Gambling interests send lawmakers campaign cash
Another gambling vote could be coming up this November in Illinois, this time on overriding Gov. Pat Quinn's veto of a bill that would allow slot machines at race tracks as well as new casinos.
SPRINGFIELD -- With state lawmakers in coming months possibly poised to consider a tough vote over whether to expand gambling in Illinois, casino and horse racing interests in the suburbs are giving thousands of dollars to candidates on both sides of the issue.
A review of campaign finance records shows Arlington Park has given $82,047 to state-level candidates since lawmakers finished their session in June. Track officials want lawmakers to override a veto from Gov. Pat Quinn that would allow the racetrack to have up to 1,200 slot machines.
On the other side, casino company Penn National Gaming has donated $91,500 over the same time period. The company owns the Hollywood Casino in Aurora and one of the two casinos in Joliet.
Penn National would rather the veto stick, ending for now the prospect of five new, competing casinos that also are included in the gambling bill.
Arlington Park spokesman Thom Serafin said the track has given to candidates for decades. But, he said, people shouldn't assume a quid pro quo, as the track has also wanted slot machines for decades.
Plus, Serafin said, Arlington Park supports Gov. Pat Quinn's ethics proposals that include barring gambling interests from donating to candidates.
"These are all thing we've always supported," Serafin said.

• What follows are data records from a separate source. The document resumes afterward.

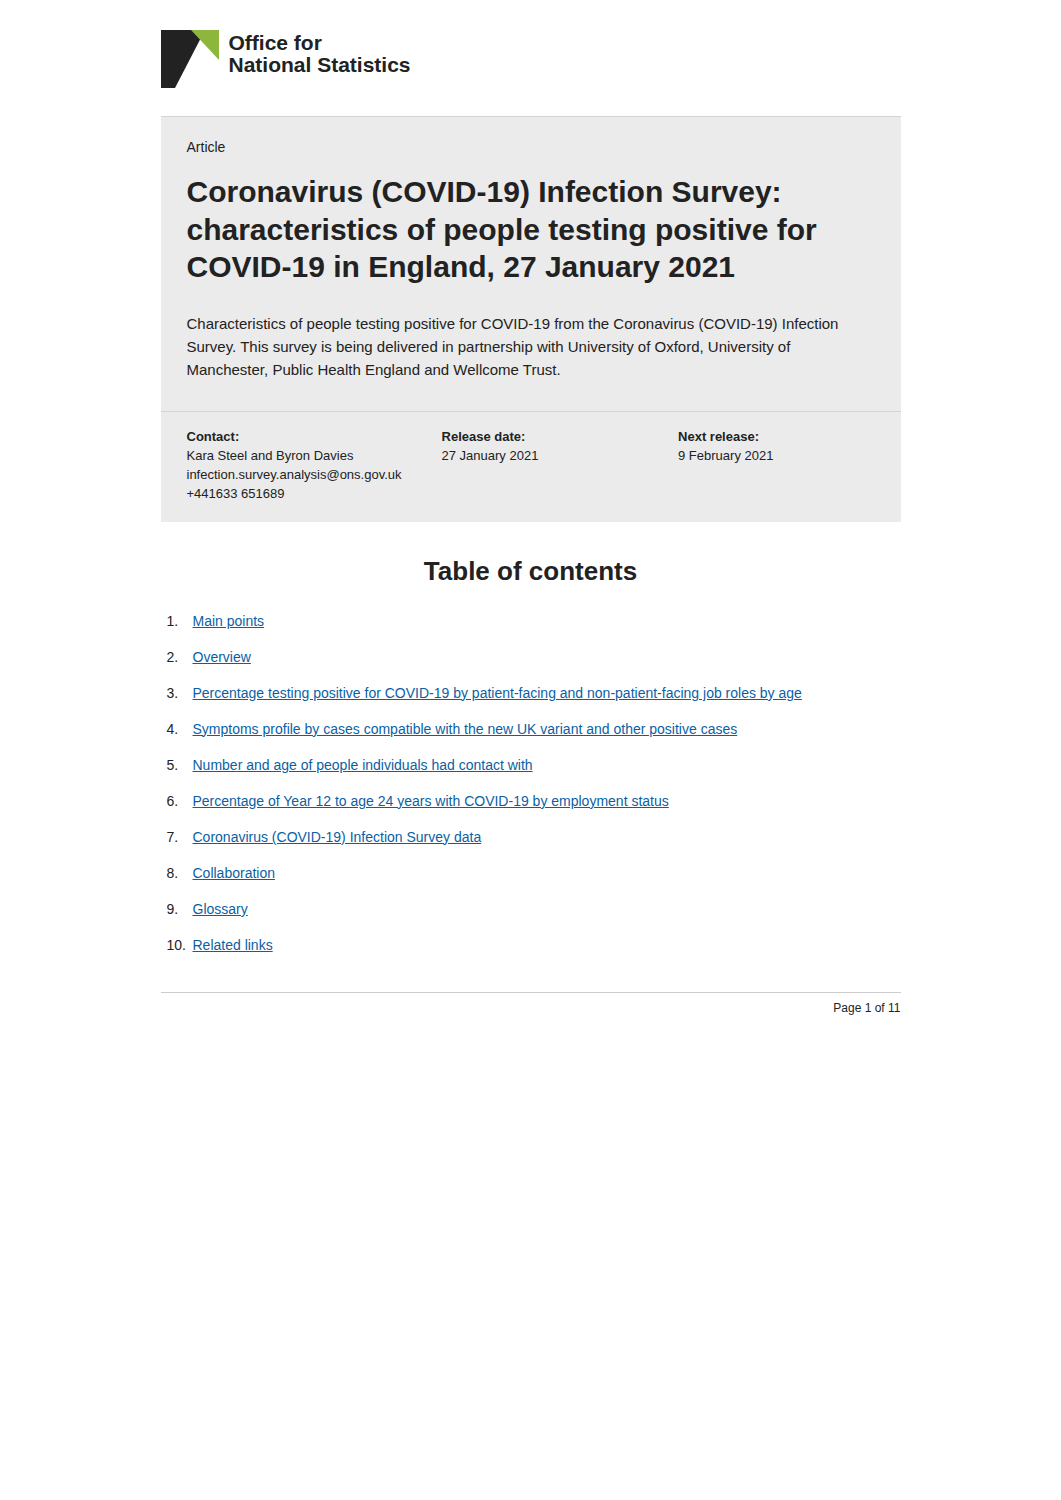Office for National Statistics
Article
Coronavirus (COVID-19) Infection Survey: characteristics of people testing positive for COVID-19 in England, 27 January 2021
Characteristics of people testing positive for COVID-19 from the Coronavirus (COVID-19) Infection Survey. This survey is being delivered in partnership with University of Oxford, University of Manchester, Public Health England and Wellcome Trust.
Contact: Kara Steel and Byron Davies
infection.survey.analysis@ons.gov.uk
+441633 651689
Release date: 27 January 2021
Next release: 9 February 2021
Table of contents
Main points
Overview
Percentage testing positive for COVID-19 by patient-facing and non-patient-facing job roles by age
Symptoms profile by cases compatible with the new UK variant and other positive cases
Number and age of people individuals had contact with
Percentage of Year 12 to age 24 years with COVID-19 by employment status
Coronavirus (COVID-19) Infection Survey data
Collaboration
Glossary
Related links
Page 1 of 11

Rivers Casino developer Neil Bluhm and his family, developers of the Rivers Casino in Des Plaines, have chipped in thousands of dollars to both Republicans and Democrats. On Friday, for example, the Bluhm family sent $15,000 to campaign committees controlled by House Republican Leader Tom Cross and Democratic Senate President John Cullerton, campaign records show. Neil Bluhm has given $36,000 to lawmakers since Aug. 1.
Representatives Penn National Gaming and Bluhm didn't respond to requests for comments.
Gambling interests always give to state officials around election time. State lawmakers have argued for decades about how many gambling options Illinoisans should have and where those options should be. And state regulators have a tight grip on how the industry does business.
But the gambling expansion stakes have perhaps never been higher. After the elections, lawmakers are scheduled to meet before the new lawmakers takes office in January.
Quinn has vetoed their expansion plans, but lawmakers could override him. It would be the first time in decades of debating gambling expansion that lawmakers could make new casinos and slots at the horse tracks final with one vote. Other actions over the years were to try to send legislation to the governor, which they did in May.
Whether lawmakers override Quinn is initially up to state Sen. Terry Link, a Waukegan Democrat. He said he hasn't decided how to proceed, instead focusing on the upcoming election.
Link said he wouldn't need to push for an override if lawmakers and Quinn instead could come to an agreement on gambling in the coming months.
"Either way we can do it is fine with me," Link said.
To override the veto, Link will have to find some more votes. The Illinois Senate, for example, would have to find at least six more supporters among 59 senators in order to override Quinn. The House needs two of 118 members to change their minds.